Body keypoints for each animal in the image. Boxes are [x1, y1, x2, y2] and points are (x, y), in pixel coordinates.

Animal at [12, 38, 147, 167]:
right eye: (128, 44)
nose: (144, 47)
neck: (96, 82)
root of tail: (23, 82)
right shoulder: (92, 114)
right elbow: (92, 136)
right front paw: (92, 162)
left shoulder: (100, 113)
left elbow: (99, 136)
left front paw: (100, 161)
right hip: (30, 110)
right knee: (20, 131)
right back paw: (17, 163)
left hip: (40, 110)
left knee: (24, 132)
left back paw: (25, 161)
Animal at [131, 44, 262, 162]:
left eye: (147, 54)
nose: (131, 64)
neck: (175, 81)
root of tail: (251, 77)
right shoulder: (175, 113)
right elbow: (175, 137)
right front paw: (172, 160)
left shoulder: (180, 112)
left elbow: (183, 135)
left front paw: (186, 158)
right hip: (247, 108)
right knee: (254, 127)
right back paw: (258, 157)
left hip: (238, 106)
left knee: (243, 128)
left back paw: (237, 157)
▬▬▬▬▬▬
Instructions for the task
Copy out, from the material above, each line where the word "knee" is present.

Result for this exercise
right knee: (20, 131)
left knee: (24, 132)
right knee: (254, 127)
left knee: (243, 128)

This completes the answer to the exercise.